3. Check to be sure your car will be disinfected thoroughly before it’s returned to you. Some service departments offer an antimicrobial treatment which will protect your car from being re-infected for 30 days.
4. If you still feel uncomfortable about visiting an auto service department, ask if they offer and delivery. A few are offering this at no charge if you’re not too far away, and most are offering this for a charge.
5. Call the service department and explain that you feel uncomfortable about bringing your car in and ask for an extension of the time stated in your owner’s manual. Be sure you confirm in writing, email, text, or letter. Most car dealerships and manufacturers will be flexible…an extra 3 months for an oil change shouldn’t be a “big deal”.
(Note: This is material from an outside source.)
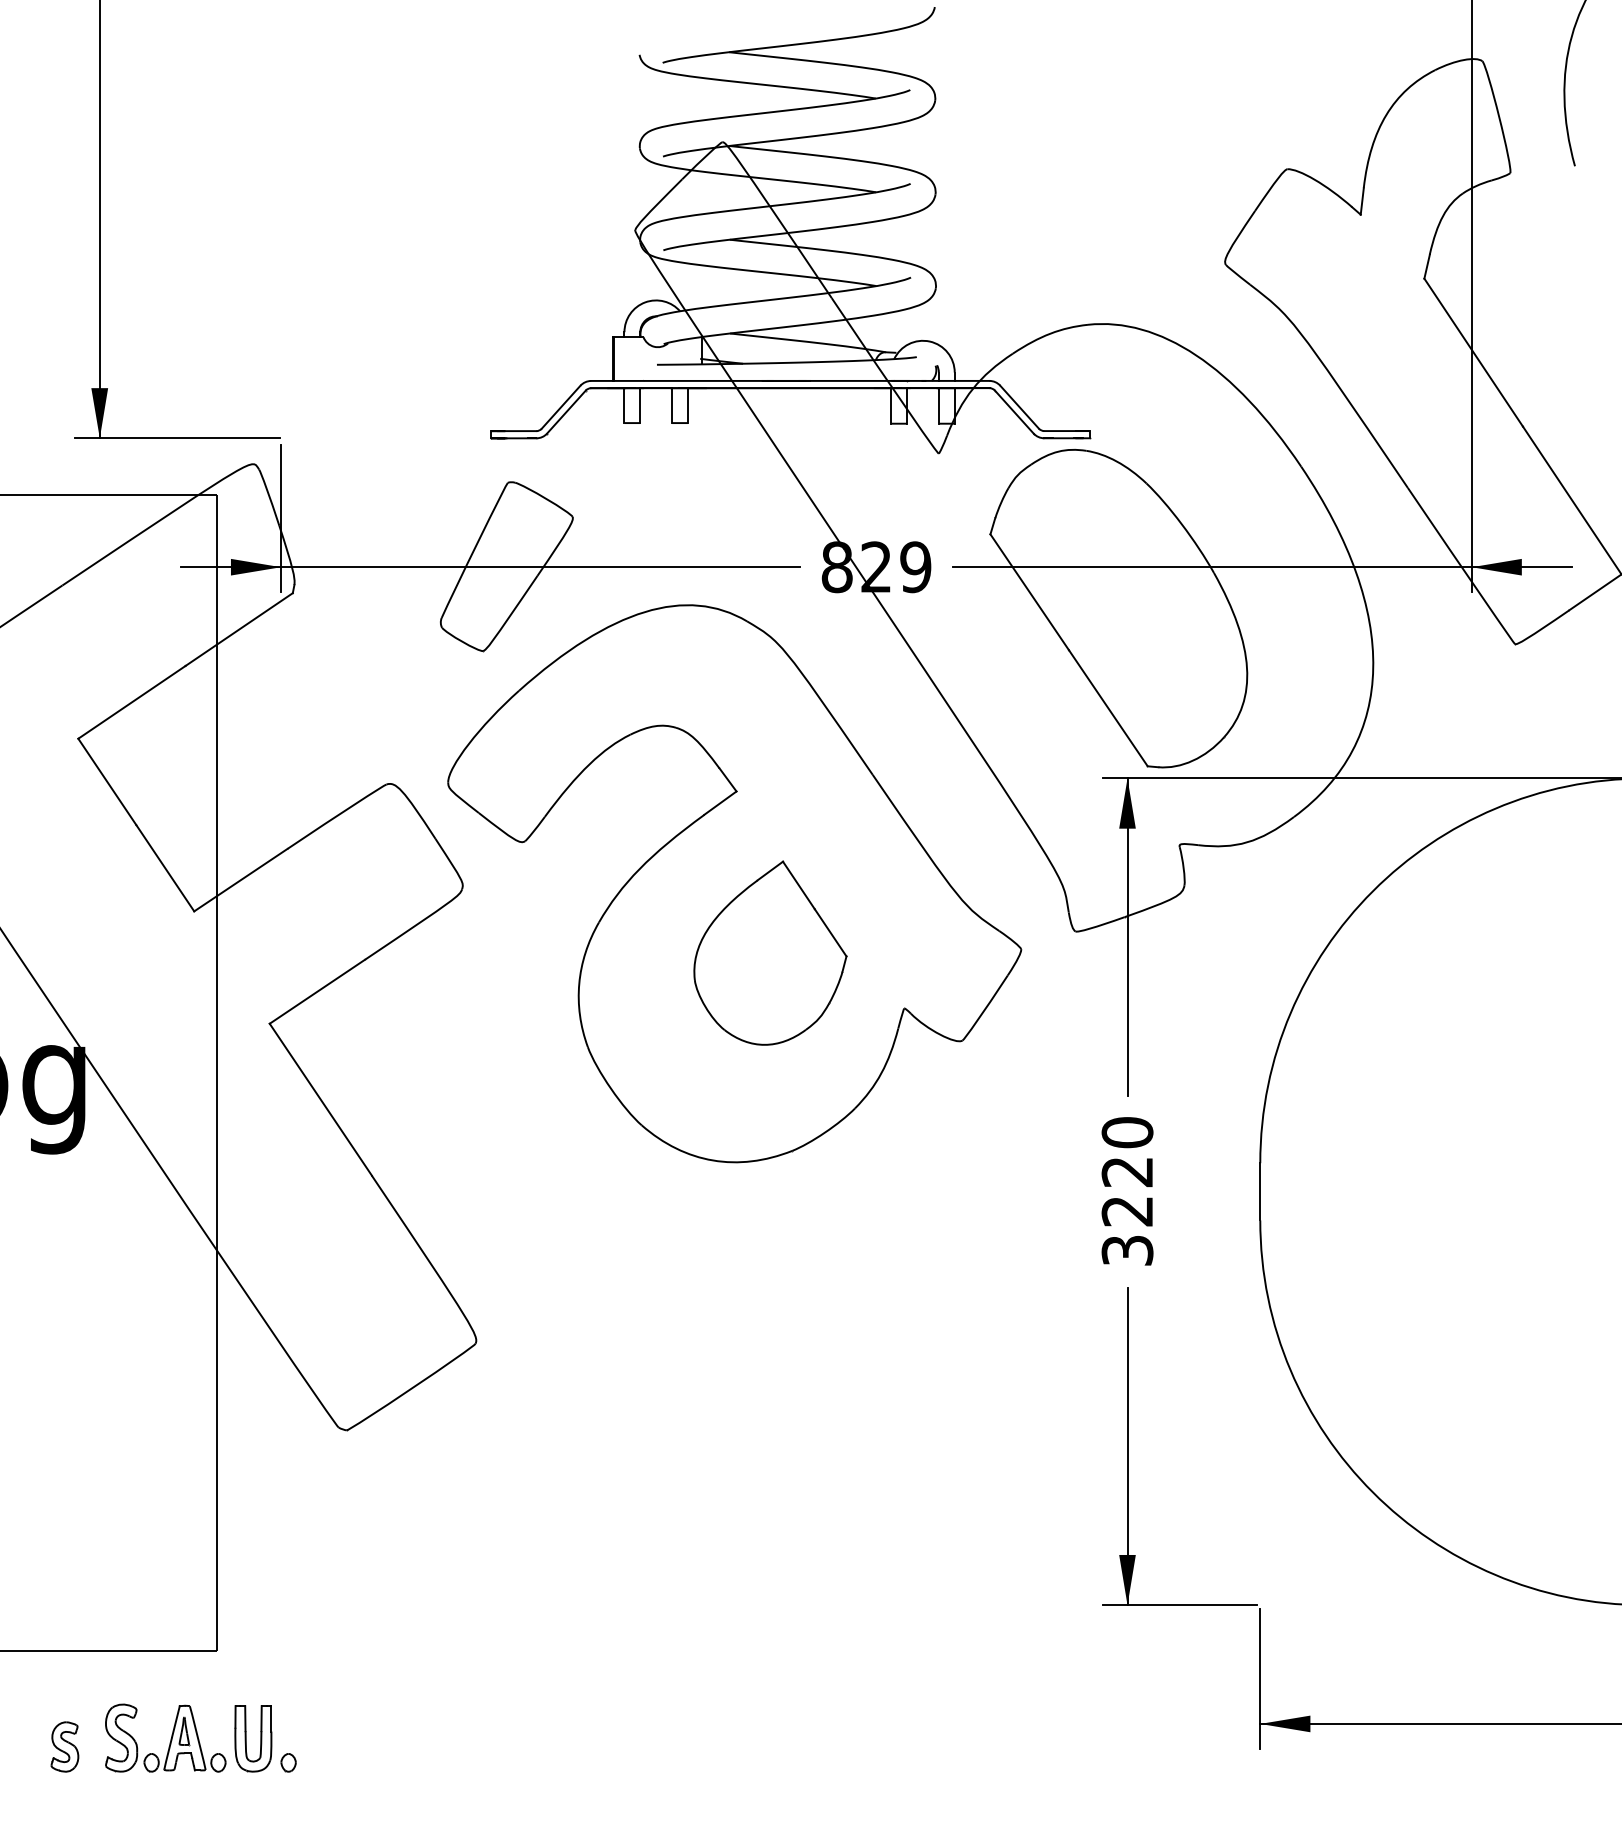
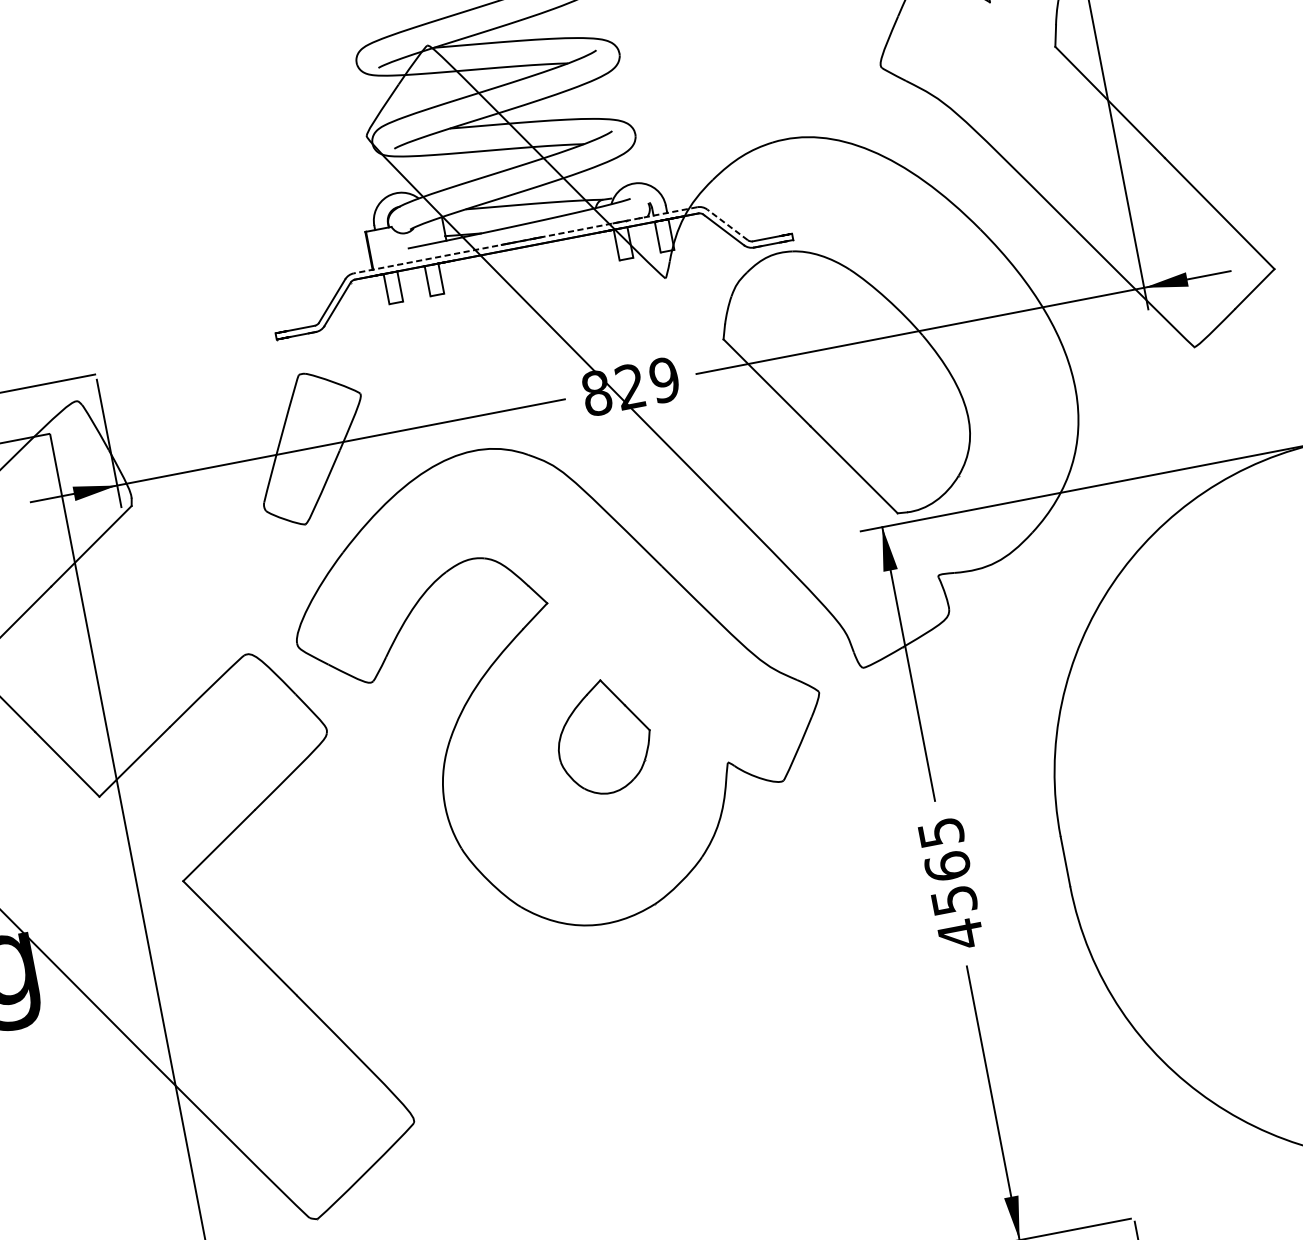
line: (789, 380) -> (524, 240), solid -> dashed
line: (1019, 407) -> (727, 225), solid -> dashed
part: (770, 952) -> (603, 736), size x0.7
text: (1127, 1192) -> (951, 884), 3220 -> 4565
6. If you have a problem with your car while under warranty, report the problem to the dealer service manager immediately. Explain why you can’t bring your car in and ask that this complaint be noted in your service record. When you can bring the car in, most dealerships and manufacturers will still fix the problem under warranty at no charge. As always, be sure to confirm this in writing.
7. Finally, remember that you are not required to have your car maintained at the dealership you bought it from, or even by a franchised car dealer. If you take it to an independent service department, be sure to keep the records proving you had the maintenance recommended in your owner’s manual done at the specified intervals.